Чип поставил выпивку на поднос, и официант унёс её с собой в зал ресторана. Чип увидел, что Холден смотрит на выпивку и беззвучно спросил: «Повторить?» Перспектива провести ещё ночь с так называемой лазаньей и подобием Маргариты, чтобы убить всё послевкусие, ощущалась как медленная смерть.
Правда в том, что ему было скучно и одиноко. Моника Стюарт была журналистом и её главной проблемой было то, что она появлялась только тогда, когда ей что-то было нужно. У неё всегда был скрытый мотив. Но выяснением, чего она хотела, а затем отказав, он внёс бы разнообразие в этот вечер в сравнении с другими вечерами с момента отъезда Наоми.
— Да, хорошо, Моника, ужин звучит отлично. Только не в итальянском ресторане.
Они поели суши из лосося, выращенного в резервуарах на станции. Это было ужасно дорого, но счёт оплачивала Моника. Холден потворствовал себе, пока его одежда не перестала сходиться.
Моника ела экономно, небольшими точными движениями своих палочек для еды собирая рис по одному зернышку за раз.
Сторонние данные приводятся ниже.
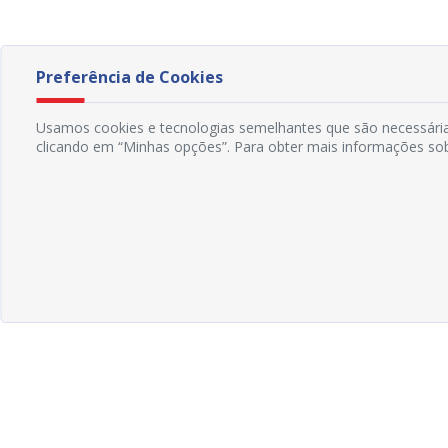
Preferência de Cookies
Usamos cookies e tecnologias semelhantes que são necessárias
clicando em “Minhas opções”. Para obter mais informações sob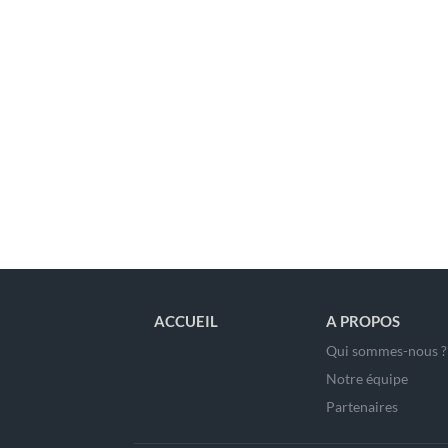
ACCUEIL
A PROPOS
Qui sommes-nous ?
Notre équipe
Partenaires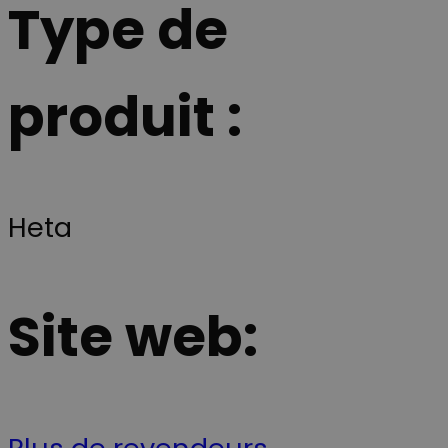
Type de
produit :
Heta
Site web: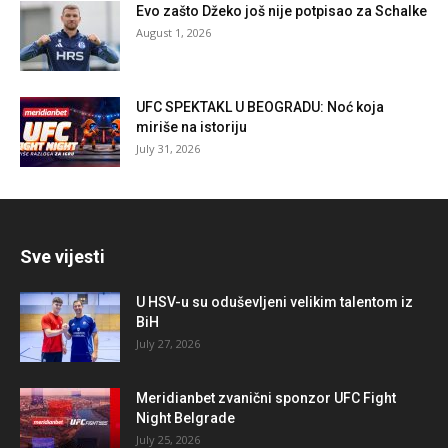
Evo zašto Džeko još nije potpisao za Schalke
August 1, 2026
UFC SPEKTAKL U BEOGRADU: Noć koja
miriše na istoriju
July 31, 2026
Sve vijesti
U HSV-u su oduševljeni velikim talentom iz
BiH
July 27, 2026
Meridianbet zvanični sponzor UFC Fight
Night Belgrade
July 25, 2026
Она вообще проигнорировала васаби. Она тоже постарела с последней их личной встречи. В отличие от Фреда, дополнительные годы не портили её, добавляя ощущение опыта и силы к её имиджу видеозвезды.
Они начали вечер разговаривая о мелочах: как идёт ремонт корабля, что случилось с командой после того, как она сошла с «Росинанта», а Кольцо всё ещё было в новинку, куда подевались Алекс, Амос и Наоми. Он обнаружил, что болтает больше, чем рассчитывал. Он не испытывал неприязнь к Монике, но она и не была человеком, которому он особо доверял. Но она знала его, и они путешествовали вместе, и он больше испытывал голод даже не к еде, а к разговору с кем-то, кого он вроде как знал.
— Итак, есть одна странная вещь, — сказала она, затем вытерла уголки рта салфеткой.
— Ещё более странная, чем есть сырую рыбу на космической станции с одним из самых известных репортеров Солнечной системы?
— Ты мне льстишь.
— Привычка. Я не пытался ничего этим сказать.
Моника залезла в сумку, которую принесла с собой, и достала тонкий, скрученный в рулон видео экран. Она отодвинула тарелки и разгладила экран на столе. Когда он включился, то показал изображение тяжелого грузового судна, массивного и толстого, направляющегося к одному из колец внутри медленной зоны.
— Смотри.
Картинка пришла в движение, судно направлялось к кольцу на малой тяге. Он предположил, что это кольцо вело из Солнечной системы к медленной зоне и станции Медина, но это могло быть и любое другое. Все они выглядели примерно одинаково. Когда корабль проходил через врата, изображение начало мерцать и прыгать, словно записывающее оборудование бомбардировалось высокоэнергетическими частицами и магнитным потоком. Изображение стабилизировалось, но корабля уже не было видно. Это ничего не значило. Свет, проходящий сквозь врата, всегда вёл себя странно, искривлял изображения, словно в воде. Видео закончилось.
— Я видел это раньше, — сказал Холден. — Хорошие спецэффекты, но сюжет хромает.
— Скорее всего не видел. Угадай, что случилось с этим кораблем? — сказала Моника и её лицо вспыхнуло от волнения.
— И что же?
— Нет, правда, угадай. Порассуждай. Дай мне гипотезу. Потому что он так и не вышел с другой стороны.